## [Verilen Metin]
· · · ·
Robert Koleji olarak 16 Eylül 1863'te kurulan okul, yönetim kurulunun 26 Ocak 1971’de aldığı kararla ‘üniversite’ olmak üzere devlete devri yapılmıştır.

Aynı yıl, 10 Eylül 1971'de Türkiye Büyük Millet Meclisi kararıyla Boğaziçi Üniversitesi olarak kuruluşu gerçekleştirilmiştir. Bazı milletvekillerinin “Fatih Üniversitesi” olarak adlandırılmasına ilişkin önerisi kabul görmemiş, bugünkü adıyla kurulması kararlaştırılmıştır.

Bilindiği gibi Robert Koleji, adını Fransız kökenli Amerikalı tüccar Christopher Rhinelander Robert’den almıştır. Kolej’in bütün giderleri Robert tarafından karşılanıyordu.
· · · ·
## [Çalışma Malzemesi]
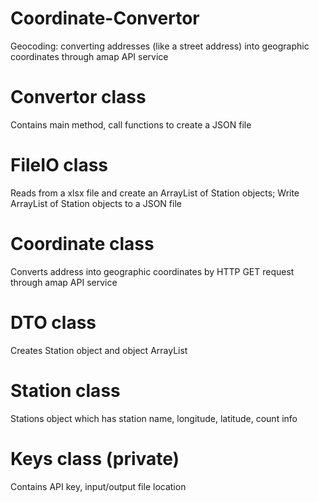 # Coordinate-Convertor
Geocoding: converting addresses (like a street address) into geographic coordinates through amap API service

# Convertor class
Contains main method, call functions to create a JSON file 

# FileIO class
Reads from a xlsx file and create an ArrayList of Station objects; Write ArrayList of Station objects to a JSON file

# Coordinate class
Converts address into geographic coordinates by HTTP GET request through amap API service

# DTO class
Creates Station object and object ArrayList

# Station class
Stations object which has station name, longitude, latitude, count info

# Keys class (private)
Contains API key, input/output file location
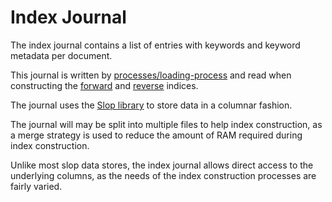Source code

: # Index Journal

The index journal contains a list of entries with keywords and keyword metadata per document. 

This journal is written by [processes/loading-process](../../processes/loading-process) and read 
when constructing the [forward](../index-forward) and [reverse](../index-reverse) 
indices. 

The journal uses the [Slop library](https://github.com/MarginaliaSearch/SlopData) to store data
in a columnar fashion. 

The journal will may be split into multiple files to help index
construction, as a merge strategy is used to reduce the amount
of RAM required during index construction.

Unlike most slop data stores, the index journal allows direct access
to the underlying columns, as the needs of the index construction processes
are fairly varied. 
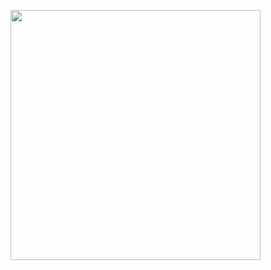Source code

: <a href="https://discord.com/users/1035157898638139435"><img align="center" width=400 src="https://moe-counter.glitch.me/get/@mujicat"></a>

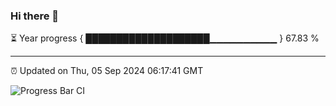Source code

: ### Hi there 👋

⏳ Year progress { ████████████████████▁▁▁▁▁▁▁▁▁▁ } 67.83 %

---

⏰ Updated on Thu, 05 Sep 2024 06:17:41 GMT

![Progress Bar CI](https://github.com/liununu/liununu/workflows/Progress%20Bar%20CI/badge.svg)
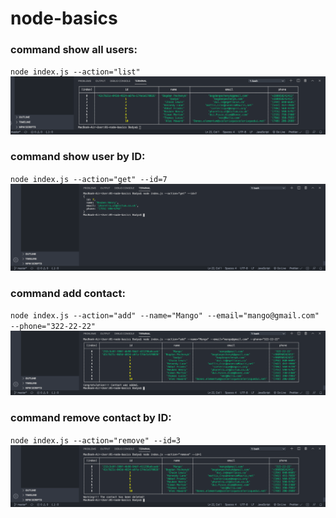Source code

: # node-basics


### command show all users:
 `node index.js --action="list"`
![first img](/images/showContactList.png)

### command show user by ID: 
`node index.js --action="get" --id=7`
![second img](/images/showContactWithID.png)

### command add contact:
`node index.js --action="add" --name="Mango" --email="mango@gmail.com" --phone="322-22-22"`
![third img](/images/addContact.png)

### command remove contact by ID:
`node index.js --action="remove" --id=3`
![fourth img](/images/removeContactByID.png)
· · · ·
## [Görevler]
1 - Boğaziçi Üniversitesi'nin kuruluşunu anlatan metne göre, bazı milletvekilleri üniversiteye hangi adın verilmesini önermiştir?
2 - Boğaziçi Üniversitesi'nin kuruluşunu anlatan metinden, "Robert Koleji olarak" sözlerini içeren yerle açılıp "devlete devri yapılmıştır." ile kapanan bölümü hiç değiştirmeden yeniden yazın.
3 - Boğaziçi Üniversitesi'nin kuruluşunu anlatan metne, kaldığı yerden devam edin.

## [Numaralı Cevaplar]
1 - "Fatih Üniversitesi" adının verilmesini önermişlerdir.

2 -
Robert Koleji olarak 16 Eylül 1863'te kurulan okul, yönetim kurulunun 26 Ocak 1971’de aldığı kararla ‘üniversite’ olmak üzere devlete devri yapılmıştır.

3 -
Ancak Kolej projesinin asıl mimarı İstanbul’a yerleşmiş Amerikalı misyonerlerden Cyrus Hamlin’dir. Kolej, Amerikan Hükümetinin desteği ve Osmanlı yönetiminin izniyle kurulmuştur. Ayrıca Kolej’e Amerikan bayrağı asma hakkı da aynı dönemde verilmiştir.

Fransız kökenli Amerikalı Robert’ın finans desteği ile kurulan Kolej, 4 öğrenciyle açılmış ve daha sonra en saygın okullardan biri olarak öğrenci akınına uğramıştır. Kuşkusuz bu başarının arkasında 1863-1877 yılları arasında 24 yıl Kolej müdürlüğünü yapan misyoner Cyrus Hamlin’dir.

Üniversite’nin tarihi süreci dikkate alındığında, milliyetçi ve dinbaz çevrelerin yaklaşımını anlamak sanırım daha kolay olacaktır. Ayrıca seçkin bir üniversite olması da bu çevreler için bir öfke ve nefret sebebi oluşturmuş olabilir.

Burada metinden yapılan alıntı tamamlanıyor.